Courthouse centennial event Tuesday

Published 1:59 am Saturday, December 16, 2017

4th generation attorney, federal judge to keynote

Harold Albritton’s earliest memories of the Covington County Courthouse are from his childhood, when his father and two uncles were practicing law.

“I can vaguely remember going with my father over there to watch court,” Albritton, now a U.S. District Court Judge for the Middle District of Alabama. “I remember going up and down the steps.”

Tuesday, Judge Albritton will be the keynote speaker at a ceremony commemorating the 100th anniversary of the Covington County Courthouse. The event is set for 10 a.m., and the public is invited.

Albritton said he remembers watching his father in court as a teenager, and things that happened in and around the courthouse.

“I have a memory of a preacher on the front steps wearing black clothes, shaking a Bible in his fist, and regaling everybody with fire and brimstone,” he said.
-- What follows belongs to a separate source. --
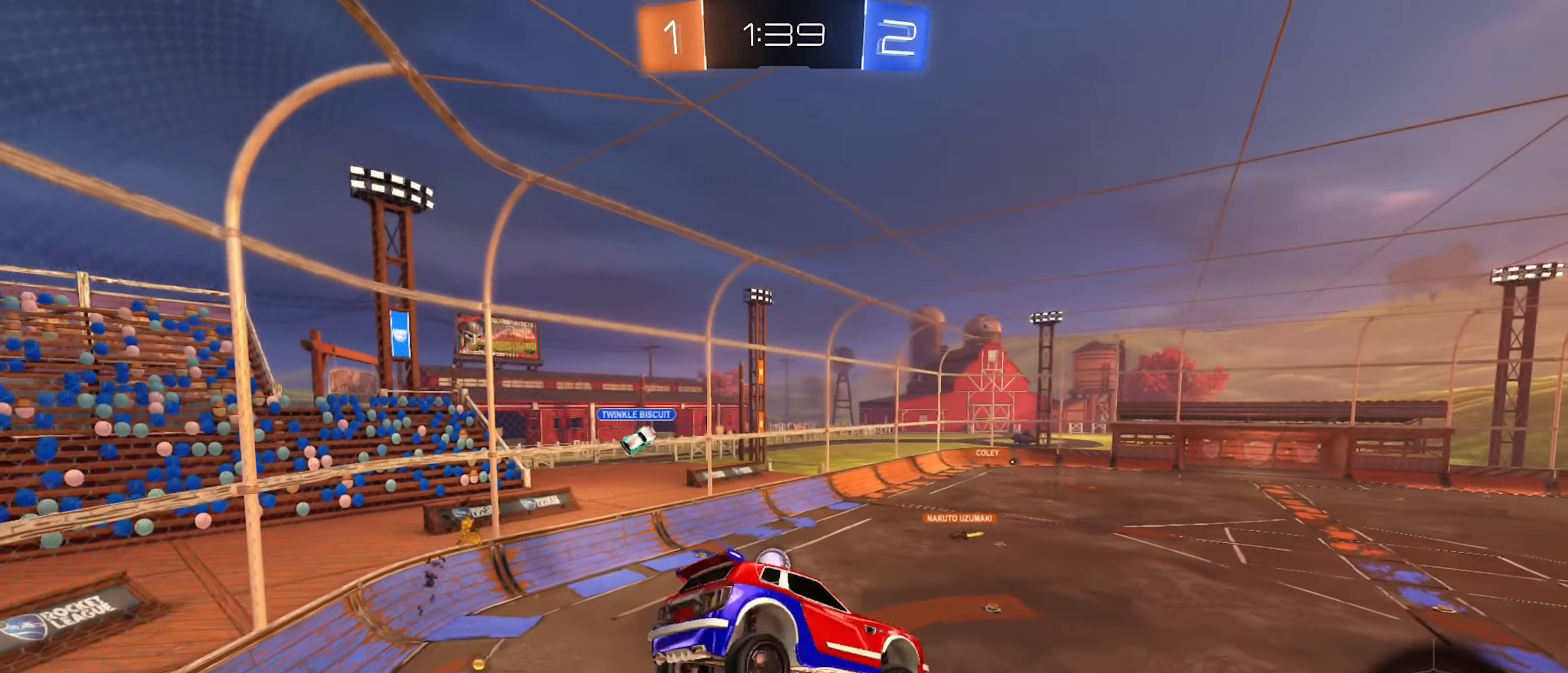
{"buttons": ["R2"], "left_stick": "center", "right_stick": "center", "events": [[100, "left_stick", "right"], [183, "R2", "down"], [216, "left_stick", "center"]]}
In those teen years, he said, he thought he’d grow up to be a journalist.

“The law wasn’t expected of me, and I wasn’t pushed by my father to do it,” he said. “When I was a senior in high school, I really had in mind going into journalism.”

As a high school sophomore, Albritton started working at The Star-News for longtime editor Ed Danelly.

“My first byline was a meeting of the electric cooperative. It was quite an experience,” he said.

He worked afternoons and summers. The job was not without its perks.

“One summer I went to the National Boy Scout jamboree in Valley Forge, Penn.,” he recalled. “My press credentials from The Star-News let me get in behind the scenes, and I got to meet Bob Hope.”

As an undergraduate at the University of Alabama, Albritton worked at The Crimson White, but soon lost interest in journalism and moved toward a career in law. He is a 1960 graduate of the University of Alabama School of Law, and from 1962 until 1991, was the fourth generation of his family practicing law in the Andalusia firm established by his great-grandfather, Edgar T. Albritton, in 1887. The Albritton firm was the oldest law firm in continuance existence when it was closed by the fifth generation in 2015.

President George H.W. Bush nominated Albritton to the U.S. District Court in 1991. Albritton was chief judge from 1998 until 2004, when he assumed senior status.

Judge Albritton also is a former president of the Alabama State Bar.

He and his wife, Jane, have three sons, Hal, Ben and Tom, all of whom are attorneys. They also have six grandchildren and two great-grandchildren. He is most pleased that one of his grandchildren is preparing to enroll in law school.